A nosso ver, que art.° 149°, n.º 2 do CDADC não prevê a mera receção de emissões de radiodifusão, que é livre, mas a transmissão daquelas emissões.

A mera receção de uma emissão radiodifundida em estabelecimentos comerciais é livre, sendo que o que se discutia é se a futura transmissão daquela receção, nomeadamente através de colunas constituía, ou não crime.

A este propósito escrevia Oliveira Ascensão: “Princípio fundamental nesta matéria é o da liberdade de recepção ( ... ) seria absurdo sujeitar as duas autorizações o mesmo programa, com a consequente dupla cobrança, na fonte e no destino. Na realidade, quem possuir um receptor pode utilizá-lo livremente, pois a autorização inicial para a radiodifusão abrange já a posterior recepção”.

Os defensores de que não constituía crime argumentavam, basicamente que a mera existência de colunas de ampliação do som difundido por radiofonia ou televisor não transforma o ato de receção livre em (re)transmissão do programa, não se adulterando por essa forma a utilização da obra transmitida através daqueles aparelhos. De facto, o que se dizia era que a utilização das colunas em nada alterava a utilização da obra transmitida através da televisão uma vez que quer a imagem quer o som eram exatamente os que o canal sintonizado transmitia.

Os defensores de que não constituía crime, salientavam, ainda, a necessidade de distinguir entre a mera receção e a reutilização da obra, pois só quando se dava esta última é que fazia sentido conferir ao autor da obra direito a nova remuneração.

Acontece que esta questão ficou decidida através do UF de 13.11.2013, DR, I SÉRIE, 243, 16.12.2013, que estipulou que: "A aplicação, a um televisor, de aparelhos de ampliação do som, difundido por canal de televisão, em estabelecimento comercial, não configura uma nova utilização da obra transmitida, pelo que o seu uso não carece de autorização do autor da mesma, não integrando consequentemente essa prática o crime de usurpação, p. e p. pelos arts. 149°, 195° e 197° do Código do Direito de Autor e dos Direitos Conexos".

Ora, concordamos na integra com os fundamentos que constam do acórdão, aplicável, por maioria de razão às situações do som ser difundido não por televisão, mas por rádio.

Assim, e não obstante, o mesmo, nos termos do artigo 445, n.º 3 do CPP não constituir jurisprudência obrigatória para os tribunais judiciais, nada mais temos a acrescentar, sendo que, só em caso de divergência do acórdão é que a mesma deveria ser fundamentada.
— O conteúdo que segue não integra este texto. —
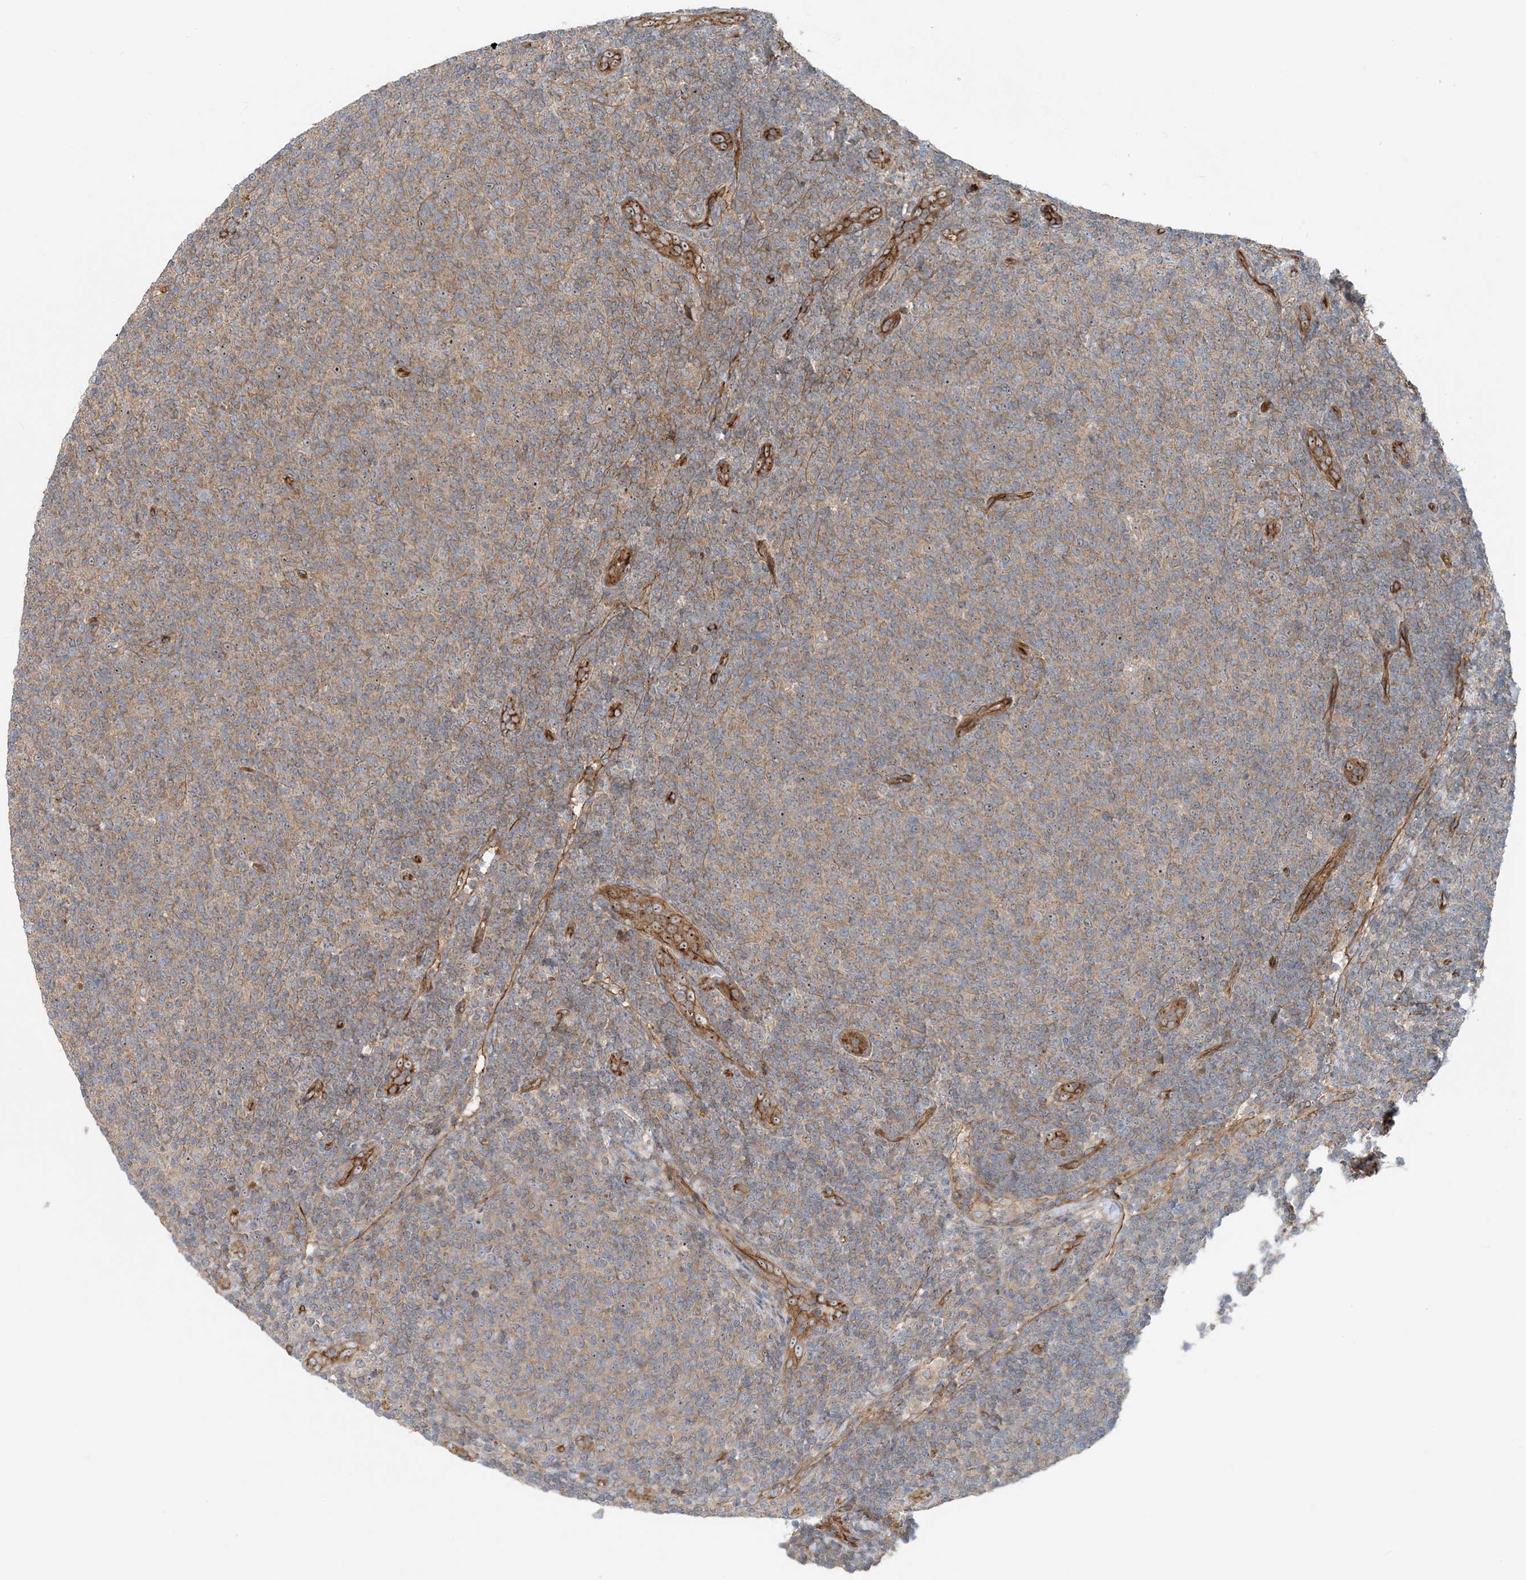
{"staining": {"intensity": "moderate", "quantity": ">75%", "location": "cytoplasmic/membranous"}, "tissue": "lymphoma", "cell_type": "Tumor cells", "image_type": "cancer", "snomed": [{"axis": "morphology", "description": "Malignant lymphoma, non-Hodgkin's type, Low grade"}, {"axis": "topography", "description": "Lymph node"}], "caption": "Approximately >75% of tumor cells in low-grade malignant lymphoma, non-Hodgkin's type show moderate cytoplasmic/membranous protein positivity as visualized by brown immunohistochemical staining.", "gene": "MYL5", "patient": {"sex": "male", "age": 66}}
Aliás, ainda muito recentemente e, precisamente sobre um recurso que incidiu sobre uma decisão desta instância central de instrução criminal decidiu o TRC (ac. de 20.1.2016, in http://www.dgsi.pt/jtrc.) nos seguintes termos:

"I - A usurpação é um crime comum e de execução vinculada, que tutela o bem jurídico criação intelectual, artística e científica sendo que, parte significativa da acção típica está remetida para as formas de utilização de obra ou prestação previstas no CDADC, essencialmente contidas no seu art. 68.

II - O estabelecimento comercial gerido pelo arguido [frutaria] é, face à matéria de facto que se mostra indiciada, obviamente, um lugar público.

III - Deste modo, o que há a decidir é saber se a difusão de obra radiodifundida em local público através de colunas que, ampliando e distribuindo o som, não faziam parte integrante do aparelho que sintonizava a estação emissora de rádio, configura uma mera recepção [recepção - ampliação] da obra ou antes traduz uma nova utilização, uma recepção ­transmissão, da mesma obra.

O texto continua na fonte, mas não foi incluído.